How to talk with your child after a tragedy - WAOW - Newsline 9, Wausau News, Weather, Sports

How to talk with your child after a tragedy


The tragedy in Connecticut left families across the country searching for answers. Experts say it's best to talk with your children about incidents like this right after.

"It's important to bring this up," says Sylvia Mikucki-Enyart. "Sometimes parents think, well if I don't talk about it that maybe it will go away, or they won't be scared. But they are going to hear this information, whether it is on the playground, on Facebook, or looking on the Internet. So it's important that parents start an open dialog."

Sylvia Mikucki-Enyart is an assistant professor at UW-Stevens Point.

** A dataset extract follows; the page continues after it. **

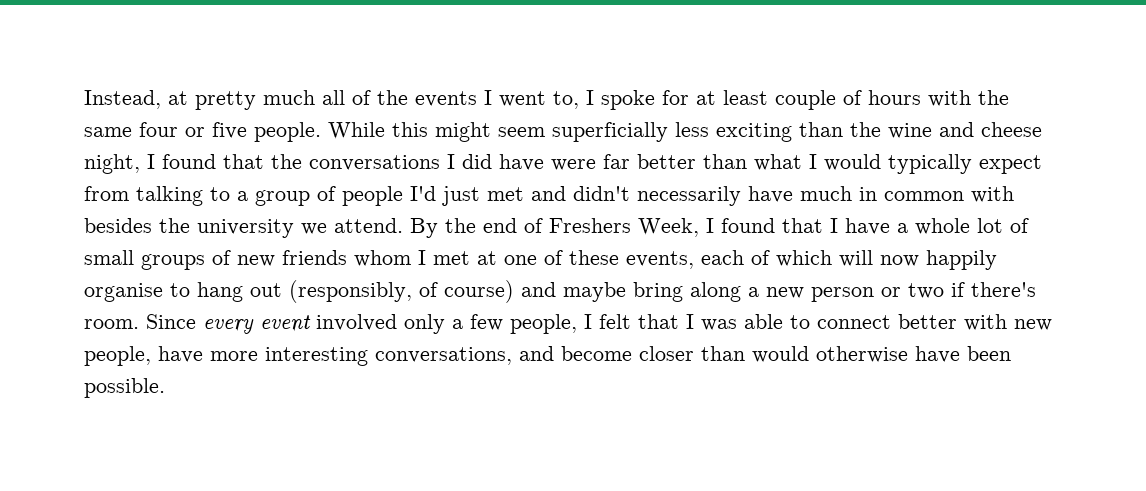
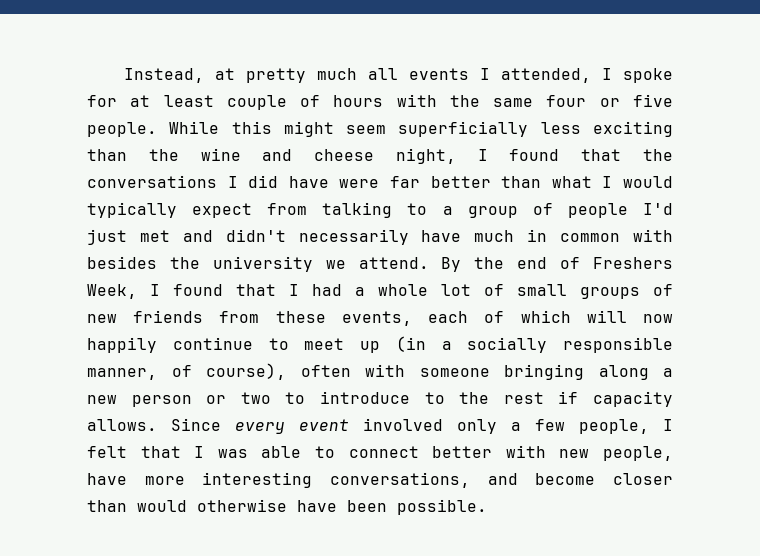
[352,90,579,109] of the events I went to, -> [409,68,592,83] events I attended,
[845,218,890,235] have -> [312,284,342,296] had
[354,250,563,267] whom I met at one of -> [219,311,260,323] from
[84,280,683,303] organise to hang out (responsibly, of course) and maybe bring -> [172,336,673,353] [87,363,584,380] continue to meet up (in a socially responsible manner, of course), often with someone bringing
[951,282,1036,297] [84,319,139,329] if there's room. -> [285,391,674,407] [87,419,157,431] to introduce to the rest if capacity allows.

She specializes in inter-personal relationships. Mikucki-Enyart says how much you should tell your children depends on their age.

"A 5-year-old really might not be able to grasp what it is that even happened. So saying something like a bad man or a bad person went into school, and they hurt some children and teachers. That might be enough."

Mikucki-Enyart says it's important to listen to their concerns and let them guide the conversation. She says parents should also be careful what their children watch on TV.

"A lot of times when children see repeated stories, or repeated footage of an event like this they think it's a new event."

An important conversation aimed to help your family get back to its regular routine.